• _What this task involves_
In the excerpt on California's gaming laws, why does the author declare that "a huge dimension of public gaming in California was dead"? Answer in one to three sentences.

• _Source extract_
+ + + + + + +

Licenses weren’t cheap by any stretch. For every three months, the licensee was required to pay $1,500 for three or more tables and $1,000 for fewer than three. The assessment applied only to San Francisco, Sacramento and Marysville, with other jurisdictions paying a markedly more reasonable $35 per month per table. Three-quarters of licensing revenue went into the state budget and one-fourth into county coffers. The act also allowed municipalities to perform further licensing and assessment as they saw fit. Also affecting the gaming landscape was the criminalization of French monte, thimblerig and lotteries, three J Street standards. The penalty for hosting the illicit games included three to six months in jail and a fine of between $500 and $2,000. Provisions of the act did not extend to billiards or bowling.311
In August 1852, one campaign sought the prohibition of public gambling on Sundays. “When will the citizens of Sacramento see the day when public gaming on the Lord’s Day will be suppressed?” asked the Union’s editorial voice, “Moralicus.”312 Though San Francisco, Marysville and Stockton all would enact laws to protect the Sabbath during this time, Sacramento would not follow suit until a few years later. Flaccid efforts like the proposed Sabbath ban proved the norm until the overall fortunes of gaming opponents seemed to look up in April 1855, when Governor Bigler signed into law a bill banning most banking games. In essence, anyone brave enough to open or cause “any gaming bank or game of chance…may be prosecuted by indictment by the Grand Jury of the county in which the offense shall have been committed.”313 In a turnabout from the 1851 law, billiards and bowling also fell under the bill’s purview.
Next, “upon evidence of one or more credible witnesses,” penalties assessed to persons “who shall deal” would not exceed $500, nor would they be less than $100 for the first offense. The same penalty applied to the owner of the gaming establishment unless it could be proven that he or she had no knowledge of the illicit act. Fine disbursement ensured that one-fourth of the revenue went to the district attorney of the county in which the offense was committed, one-fourth to the county’s treasury and the remaining sum being “equally divided among the various Orphan Asylums in counties where such Asylums exist and where there are no such Asylums, shall go into the ‘General School Fund’ of the county.” The act then ensured that “all notes, bills, bonds, mortgages or other securities or conveyances whatever” involved in wagering “shall be void and of no effect.”314 With the new legislation also repealing both the March 1851 “Act to License Gaming” and its April 1851 amendment, a huge dimension of public gaming in California was dead, with the personality of Sacramento and the general state’s saloon culture slowly reflecting as much.

+ + + + + + +

• _Supplied data_
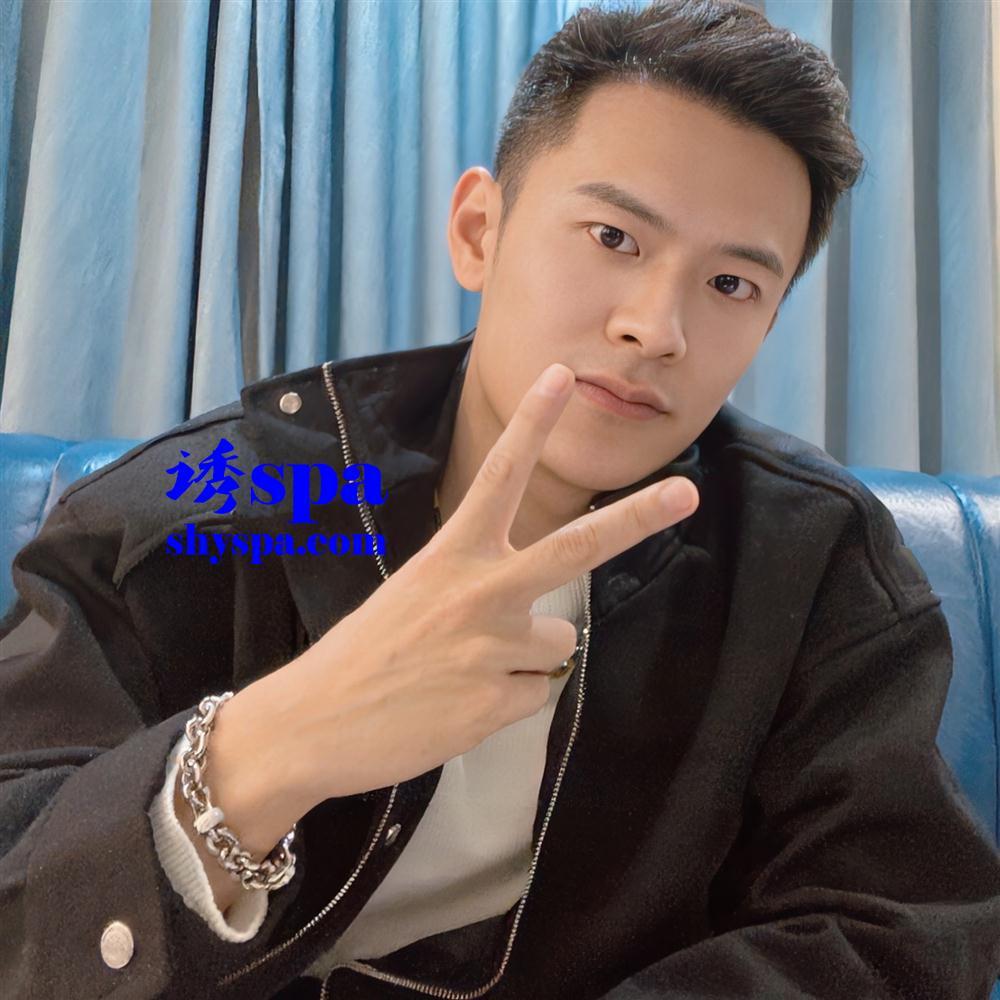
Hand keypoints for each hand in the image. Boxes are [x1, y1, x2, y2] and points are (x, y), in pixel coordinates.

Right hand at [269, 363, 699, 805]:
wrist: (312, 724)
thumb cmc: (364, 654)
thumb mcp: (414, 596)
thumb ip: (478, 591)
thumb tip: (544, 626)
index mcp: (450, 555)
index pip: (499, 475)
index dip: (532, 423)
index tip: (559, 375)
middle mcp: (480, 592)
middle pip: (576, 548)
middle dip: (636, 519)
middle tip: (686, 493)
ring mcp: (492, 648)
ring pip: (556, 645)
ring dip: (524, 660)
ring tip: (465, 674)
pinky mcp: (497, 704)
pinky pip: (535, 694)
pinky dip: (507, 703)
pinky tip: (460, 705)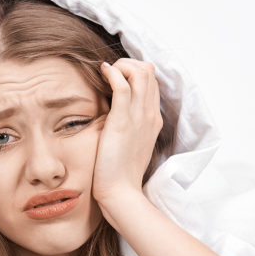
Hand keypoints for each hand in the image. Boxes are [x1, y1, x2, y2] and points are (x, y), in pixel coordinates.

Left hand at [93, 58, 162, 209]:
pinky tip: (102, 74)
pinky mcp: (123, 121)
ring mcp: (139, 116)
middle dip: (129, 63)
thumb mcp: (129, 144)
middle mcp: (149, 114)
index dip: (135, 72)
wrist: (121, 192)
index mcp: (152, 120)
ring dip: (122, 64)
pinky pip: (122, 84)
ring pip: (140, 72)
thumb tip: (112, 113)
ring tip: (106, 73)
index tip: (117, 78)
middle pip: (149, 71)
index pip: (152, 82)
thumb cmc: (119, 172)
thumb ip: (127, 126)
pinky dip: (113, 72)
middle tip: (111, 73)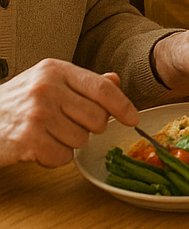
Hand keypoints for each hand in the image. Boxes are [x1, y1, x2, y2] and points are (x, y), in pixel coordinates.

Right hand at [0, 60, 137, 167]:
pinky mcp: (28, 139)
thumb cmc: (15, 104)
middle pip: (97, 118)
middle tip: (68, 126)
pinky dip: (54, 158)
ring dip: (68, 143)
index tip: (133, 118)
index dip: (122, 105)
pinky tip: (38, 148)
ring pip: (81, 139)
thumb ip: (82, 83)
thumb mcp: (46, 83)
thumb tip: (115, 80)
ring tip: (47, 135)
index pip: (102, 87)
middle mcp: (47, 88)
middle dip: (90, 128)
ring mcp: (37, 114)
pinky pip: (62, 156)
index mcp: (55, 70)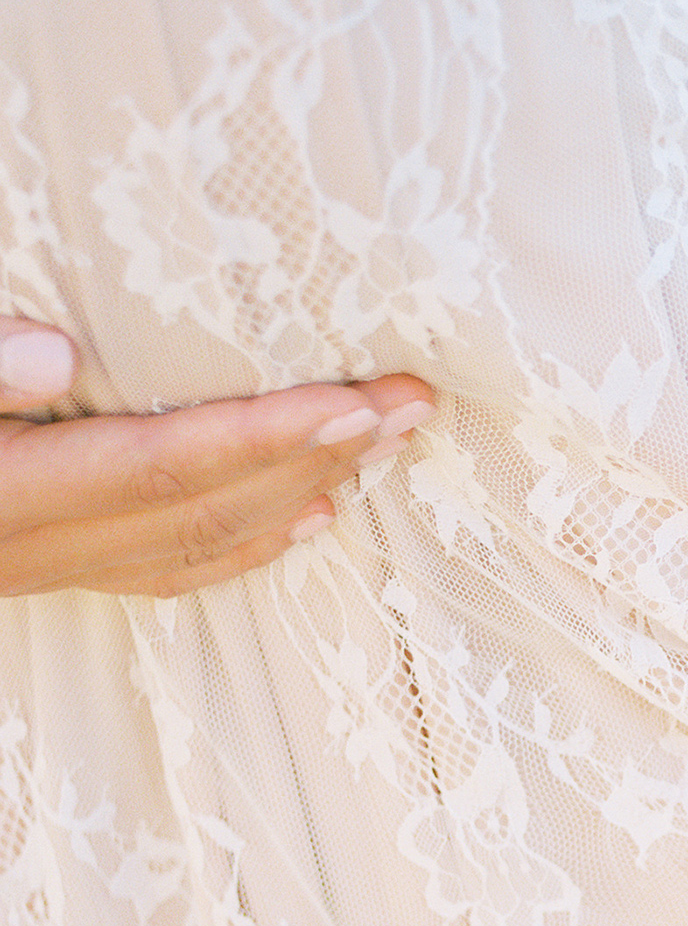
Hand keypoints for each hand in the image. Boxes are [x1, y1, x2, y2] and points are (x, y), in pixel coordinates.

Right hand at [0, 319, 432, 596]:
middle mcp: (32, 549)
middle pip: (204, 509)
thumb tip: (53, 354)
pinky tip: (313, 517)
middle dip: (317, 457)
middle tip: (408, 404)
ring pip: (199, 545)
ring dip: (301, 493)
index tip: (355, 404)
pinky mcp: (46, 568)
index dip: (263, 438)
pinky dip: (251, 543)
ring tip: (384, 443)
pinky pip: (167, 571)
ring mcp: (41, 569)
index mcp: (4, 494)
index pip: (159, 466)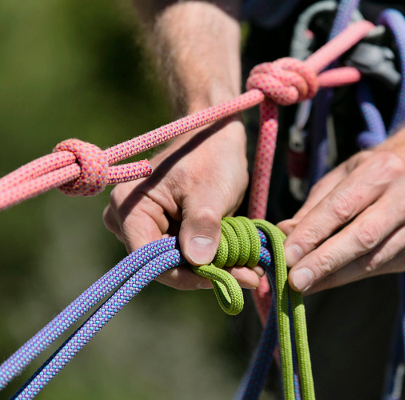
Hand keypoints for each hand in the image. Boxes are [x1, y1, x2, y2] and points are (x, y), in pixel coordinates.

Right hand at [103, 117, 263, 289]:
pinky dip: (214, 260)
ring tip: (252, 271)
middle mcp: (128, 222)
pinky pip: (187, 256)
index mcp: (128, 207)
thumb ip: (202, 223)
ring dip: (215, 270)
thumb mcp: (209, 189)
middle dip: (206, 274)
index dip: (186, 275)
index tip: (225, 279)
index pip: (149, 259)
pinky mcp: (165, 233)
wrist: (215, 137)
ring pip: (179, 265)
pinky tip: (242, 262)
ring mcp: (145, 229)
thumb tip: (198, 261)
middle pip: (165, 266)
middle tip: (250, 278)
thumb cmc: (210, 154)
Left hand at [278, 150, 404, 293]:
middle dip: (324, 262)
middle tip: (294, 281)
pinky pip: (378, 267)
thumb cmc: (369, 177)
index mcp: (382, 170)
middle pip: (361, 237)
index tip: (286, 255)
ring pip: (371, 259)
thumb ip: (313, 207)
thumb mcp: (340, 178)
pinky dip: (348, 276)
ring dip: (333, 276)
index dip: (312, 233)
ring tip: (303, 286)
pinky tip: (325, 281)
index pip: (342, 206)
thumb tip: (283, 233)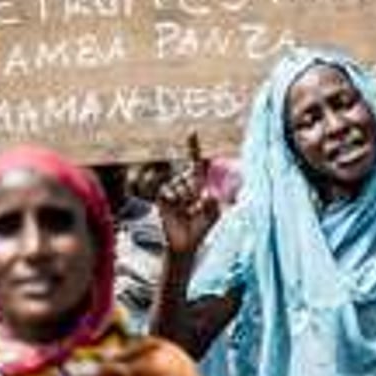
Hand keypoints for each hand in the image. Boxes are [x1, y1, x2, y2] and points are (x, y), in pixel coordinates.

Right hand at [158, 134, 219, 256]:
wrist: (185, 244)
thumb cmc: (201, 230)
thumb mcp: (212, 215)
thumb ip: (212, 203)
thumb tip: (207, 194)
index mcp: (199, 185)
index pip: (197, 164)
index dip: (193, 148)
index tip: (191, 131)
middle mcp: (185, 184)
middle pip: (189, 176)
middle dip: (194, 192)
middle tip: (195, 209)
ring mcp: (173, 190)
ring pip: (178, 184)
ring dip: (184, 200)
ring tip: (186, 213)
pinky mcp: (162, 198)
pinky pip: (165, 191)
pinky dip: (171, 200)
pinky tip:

+ + + + + + +

• _Answer to this task_
The April 1855 legislation signed by Governor Bigler banned most banking games. It also repealed both the March 1851 "Act to License Gaming" and its April 1851 amendment.